■ **Exercise brief**
Copy the records exactly. Include every line.

-- Stored data follows --

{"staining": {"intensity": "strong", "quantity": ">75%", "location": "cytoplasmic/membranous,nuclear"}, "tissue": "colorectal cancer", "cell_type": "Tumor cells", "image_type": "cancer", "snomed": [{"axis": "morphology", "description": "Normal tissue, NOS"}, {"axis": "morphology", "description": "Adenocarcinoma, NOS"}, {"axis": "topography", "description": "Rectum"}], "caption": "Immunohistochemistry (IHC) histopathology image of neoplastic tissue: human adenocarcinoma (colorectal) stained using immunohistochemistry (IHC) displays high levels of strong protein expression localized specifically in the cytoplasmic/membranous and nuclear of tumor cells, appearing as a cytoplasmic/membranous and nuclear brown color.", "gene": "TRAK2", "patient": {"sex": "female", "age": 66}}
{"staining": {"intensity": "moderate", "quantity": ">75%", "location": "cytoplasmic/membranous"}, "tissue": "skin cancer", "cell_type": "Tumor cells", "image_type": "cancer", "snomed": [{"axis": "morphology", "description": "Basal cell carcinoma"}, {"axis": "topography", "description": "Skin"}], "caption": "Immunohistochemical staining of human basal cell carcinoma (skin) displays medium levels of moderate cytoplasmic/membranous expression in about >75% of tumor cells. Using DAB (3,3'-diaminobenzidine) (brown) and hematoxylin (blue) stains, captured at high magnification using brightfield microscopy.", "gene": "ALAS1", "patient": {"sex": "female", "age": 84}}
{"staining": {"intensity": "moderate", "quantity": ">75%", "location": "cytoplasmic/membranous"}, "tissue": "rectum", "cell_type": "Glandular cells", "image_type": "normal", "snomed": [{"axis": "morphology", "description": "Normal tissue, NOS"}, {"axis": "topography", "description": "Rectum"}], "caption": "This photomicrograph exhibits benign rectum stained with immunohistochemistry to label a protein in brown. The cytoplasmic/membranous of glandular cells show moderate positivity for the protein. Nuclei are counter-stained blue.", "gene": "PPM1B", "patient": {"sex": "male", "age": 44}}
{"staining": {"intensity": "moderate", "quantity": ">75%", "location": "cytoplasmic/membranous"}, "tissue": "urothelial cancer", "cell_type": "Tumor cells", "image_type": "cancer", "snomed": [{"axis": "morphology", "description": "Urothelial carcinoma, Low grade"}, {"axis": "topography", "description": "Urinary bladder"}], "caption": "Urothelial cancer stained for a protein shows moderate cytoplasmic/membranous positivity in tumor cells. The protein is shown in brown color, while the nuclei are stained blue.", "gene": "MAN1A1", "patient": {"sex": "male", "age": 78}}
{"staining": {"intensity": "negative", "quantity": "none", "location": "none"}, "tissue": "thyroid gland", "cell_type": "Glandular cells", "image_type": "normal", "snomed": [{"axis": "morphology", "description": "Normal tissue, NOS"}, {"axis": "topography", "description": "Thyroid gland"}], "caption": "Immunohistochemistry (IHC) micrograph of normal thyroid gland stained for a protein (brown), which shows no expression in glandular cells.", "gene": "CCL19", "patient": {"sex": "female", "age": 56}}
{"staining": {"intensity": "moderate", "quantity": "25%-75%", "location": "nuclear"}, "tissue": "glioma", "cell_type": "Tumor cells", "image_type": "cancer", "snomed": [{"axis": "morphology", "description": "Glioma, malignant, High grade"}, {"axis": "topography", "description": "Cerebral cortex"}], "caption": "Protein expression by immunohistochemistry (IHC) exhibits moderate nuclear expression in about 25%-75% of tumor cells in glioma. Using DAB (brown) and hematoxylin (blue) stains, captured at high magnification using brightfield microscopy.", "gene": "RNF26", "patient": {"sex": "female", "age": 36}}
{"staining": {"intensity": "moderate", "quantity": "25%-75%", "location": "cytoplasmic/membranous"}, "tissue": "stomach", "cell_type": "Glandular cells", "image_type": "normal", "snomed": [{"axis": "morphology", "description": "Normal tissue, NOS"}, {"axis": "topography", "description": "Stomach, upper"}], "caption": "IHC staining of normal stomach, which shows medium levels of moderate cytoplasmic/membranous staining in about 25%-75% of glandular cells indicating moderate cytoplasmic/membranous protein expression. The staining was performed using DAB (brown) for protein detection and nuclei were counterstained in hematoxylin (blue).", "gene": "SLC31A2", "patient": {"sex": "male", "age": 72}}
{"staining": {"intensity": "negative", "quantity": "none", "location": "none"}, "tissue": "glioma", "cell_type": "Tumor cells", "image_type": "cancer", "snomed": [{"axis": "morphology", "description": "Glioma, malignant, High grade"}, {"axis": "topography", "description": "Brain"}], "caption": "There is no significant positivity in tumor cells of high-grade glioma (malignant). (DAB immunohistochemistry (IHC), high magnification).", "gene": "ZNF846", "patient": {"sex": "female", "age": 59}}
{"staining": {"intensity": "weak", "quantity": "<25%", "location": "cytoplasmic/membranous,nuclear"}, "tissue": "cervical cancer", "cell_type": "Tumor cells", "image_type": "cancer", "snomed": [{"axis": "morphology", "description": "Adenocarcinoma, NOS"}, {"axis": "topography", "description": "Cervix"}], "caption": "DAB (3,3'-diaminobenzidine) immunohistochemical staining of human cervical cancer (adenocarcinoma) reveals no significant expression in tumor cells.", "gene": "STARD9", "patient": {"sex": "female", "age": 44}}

-- Stored data concluded --

■ **Answer**
{"staining": {"intensity": "strong", "quantity": ">75%", "location": "cytoplasmic/membranous,nuclear"}, "tissue": "colorectal cancer", "cell_type": "Tumor cells", "image_type": "cancer", "snomed": [{"axis": "morphology", "description": "Normal tissue, NOS"}, {"axis": "morphology", "description": "Adenocarcinoma, NOS"}, {"axis": "topography", "description": "Rectum"}], "caption": "Immunohistochemistry (IHC) histopathology image of neoplastic tissue: human adenocarcinoma (colorectal) stained using immunohistochemistry (IHC) displays high levels of strong protein expression localized specifically in the cytoplasmic/membranous and nuclear of tumor cells, appearing as a cytoplasmic/membranous and nuclear brown color.", "gene": "TRAK2", "patient": {"sex": "female", "age": 66}}
{"staining": {"intensity": "moderate", "quantity": ">75%", "location": "cytoplasmic/membranous"}, "tissue": "skin cancer", "cell_type": "Tumor cells", "image_type": "cancer", "snomed": [{"axis": "morphology", "description": "Basal cell carcinoma"}, {"axis": "topography", "description": "Skin"}], "caption": "Immunohistochemical staining of human basal cell carcinoma (skin) displays medium levels of moderate cytoplasmic/membranous expression in about >75% of tumor cells. Using DAB (3,3'-diaminobenzidine) (brown) and hematoxylin (blue) stains, captured at high magnification using brightfield microscopy.", "gene": "ALAS1", "patient": {"sex": "female", "age": 84}}
{"staining": {"intensity": "moderate", "quantity": ">75%", "location": "cytoplasmic/membranous"}, "tissue": "rectum", "cell_type": "Glandular cells", "image_type": "normal", "snomed": [{"axis": "morphology", "description": "Normal tissue, NOS"}, {"axis": "topography", "description": "Rectum"}], "caption": "This photomicrograph exhibits benign rectum stained with immunohistochemistry to label a protein in brown. The cytoplasmic/membranous of glandular cells show moderate positivity for the protein. Nuclei are counter-stained blue.", "gene": "PPM1B", "patient": {"sex": "male", "age": 44}}
{"staining": {"intensity": "moderate", "quantity": ">75%", "location": "cytoplasmic/membranous"}, "tissue": "urothelial cancer", "cell_type": "Tumor cells", "image_type": "cancer", "snomed": [{"axis": "morphology", "description": "Urothelial carcinoma, Low grade"}, {"axis": "topography", "description": "Urinary bladder"}], "caption": "Urothelial cancer stained for a protein shows moderate cytoplasmic/membranous positivity in tumor cells. The protein is shown in brown color, while the nuclei are stained blue.", "gene": "MAN1A1", "patient": {"sex": "male", "age": 78}}
{"staining": {"intensity": "negative", "quantity": "none", "location": "none"}, "tissue": "thyroid gland", "cell_type": "Glandular cells", "image_type": "normal", "snomed": [{"axis": "morphology", "description": "Normal tissue, NOS"}, {"axis": "topography", "description": "Thyroid gland"}], "caption": "Immunohistochemistry (IHC) micrograph of normal thyroid gland stained for a protein (brown), which shows no expression in glandular cells.", "gene": "CCL19", "patient": {"sex": "female", "age": 56}}
{"staining": {"intensity": "moderate", "quantity": "25%-75%", "location": "nuclear"}, "tissue": "glioma", "cell_type": "Tumor cells", "image_type": "cancer", "snomed": [{"axis": "morphology", "description": "Glioma, malignant, High grade"}, {"axis": "topography", "description": "Cerebral cortex"}], "caption": "Protein expression by immunohistochemistry (IHC) exhibits moderate nuclear expression in about 25%-75% of tumor cells in glioma. Using DAB (brown) and hematoxylin (blue) stains, captured at high magnification using brightfield microscopy.", "gene": "RNF26", "patient": {"sex": "female", "age": 36}}
{"staining": {"intensity": "moderate", "quantity": "25%-75%", "location": "cytoplasmic/membranous"}, "tissue": "stomach", "cell_type": "Glandular cells", "image_type": "normal", "snomed": [{"axis": "morphology", "description": "Normal tissue, NOS"}, {"axis": "topography", "description": "Stomach, upper"}], "caption": "IHC staining of normal stomach, which shows medium levels of moderate cytoplasmic/membranous staining in about 25%-75% of glandular cells indicating moderate cytoplasmic/membranous protein expression. The staining was performed using DAB (brown) for protein detection and nuclei were counterstained in hematoxylin (blue).", "gene": "SLC31A2", "patient": {"sex": "male", "age": 72}}
{"staining": {"intensity": "negative", "quantity": "none", "location": "none"}, "tissue": "glioma", "cell_type": "Tumor cells", "image_type": "cancer", "snomed": [{"axis": "morphology", "description": "Glioma, malignant, High grade"}, {"axis": "topography", "description": "Brain"}], "caption": "There is no significant positivity in tumor cells of high-grade glioma (malignant). (DAB immunohistochemistry (IHC), high magnification).", "gene": "ZNF846", "patient": {"sex": "female", "age": 59}}
{"staining": {"intensity": "weak", "quantity": "<25%", "location": "cytoplasmic/membranous,nuclear"}, "tissue": "cervical cancer", "cell_type": "Tumor cells", "image_type": "cancer", "snomed": [{"axis": "morphology", "description": "Adenocarcinoma, NOS"}, {"axis": "topography", "description": "Cervix"}], "caption": "DAB (3,3'-diaminobenzidine) immunohistochemical staining of human cervical cancer (adenocarcinoma) reveals no significant expression in tumor cells.", "gene": "STARD9", "patient": {"sex": "female", "age": 44}}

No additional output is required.